Channel Impulse Response Multilevel Quantization for Power Line Communications

Physical layer security (PLS) has become a popular topic in the research community as a complement to traditional security schemes. Particularly, by taking advantage of the channel's symmetry, a robust ecosystem of security applications has developed in wireless communications. However, in power line communications (PLC), the general lack of channel symmetry has limited and hampered the development of physical layer techniques. In this paper, we address the cited constraint, by deriving a symmetric virtual channel impulse response (CIR) from the corresponding asymmetric PLC channel state information (CSI). In view of this, we propose a low-complexity and, to the best of our knowledge, the first CIR multilevel quantization algorithm that can be used in various PLC applications. While we contextualize our solution within the PLS domain, it has a wide applicability. Specifically, we start by analyzing the PLC channel path delays reciprocity, its relationship with topology changes, and its independence from all other power line characteristics.
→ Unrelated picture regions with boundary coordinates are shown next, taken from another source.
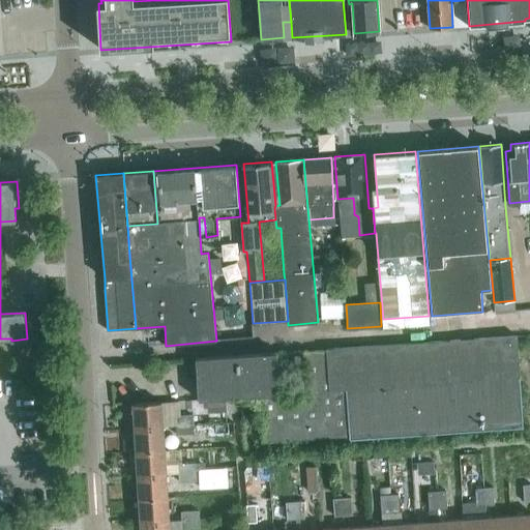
[(321,305),(322,319),(347,318),(346,304),(321,305)]
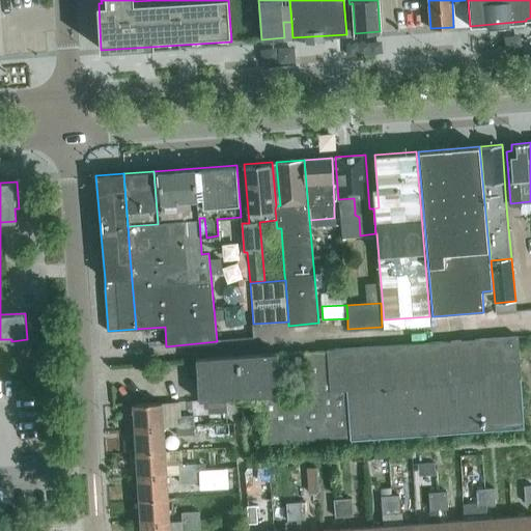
[(524,427),(521,378),(518,336),(327,350),(328,352),(305,353),(308,395),(281,397),(280,394),(260,396),(263,442),(348,436),(351,437),(351,439),(524,427)]
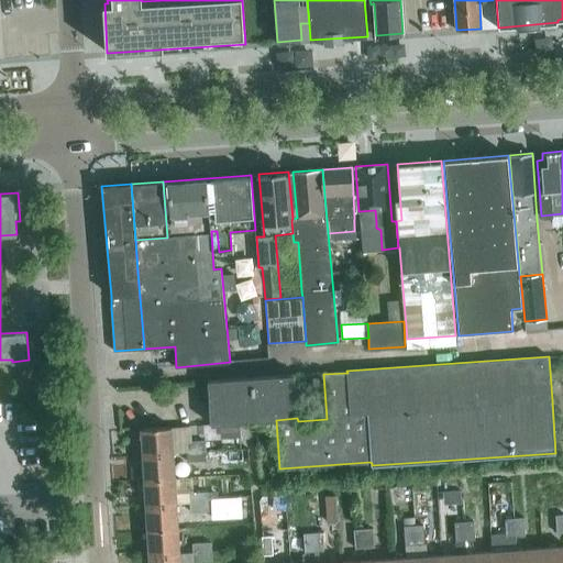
[(211,424),(276,420),(297,418),(295,374),(208,381),(211,424)]
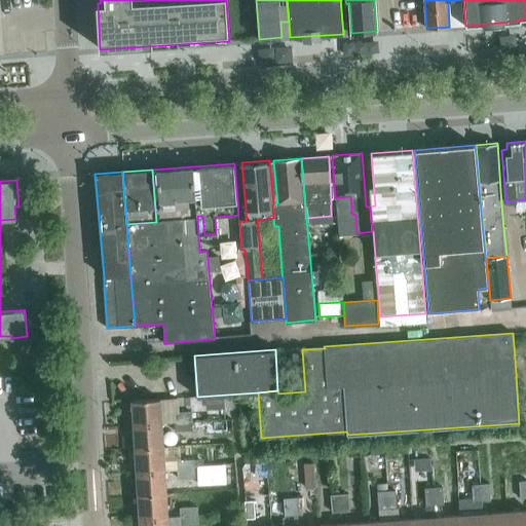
[(132,401),(134,424),(162,422),(160,399),(132,401)]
Then, the quality and viability of the proposed scheme are quantified, by comparing the bit mismatch rate (BMR) with its one-level quantization counterpart. The simulation results, under different topologies, confirm the performance of the proposed approach that can reduce the BMR by at least three orders of magnitude with respect to the one-level quantization, for noise levels below 90 dBuV. Finally, we conclude the paper by showing a few applications of the proposed solution and highlighting some future research directions.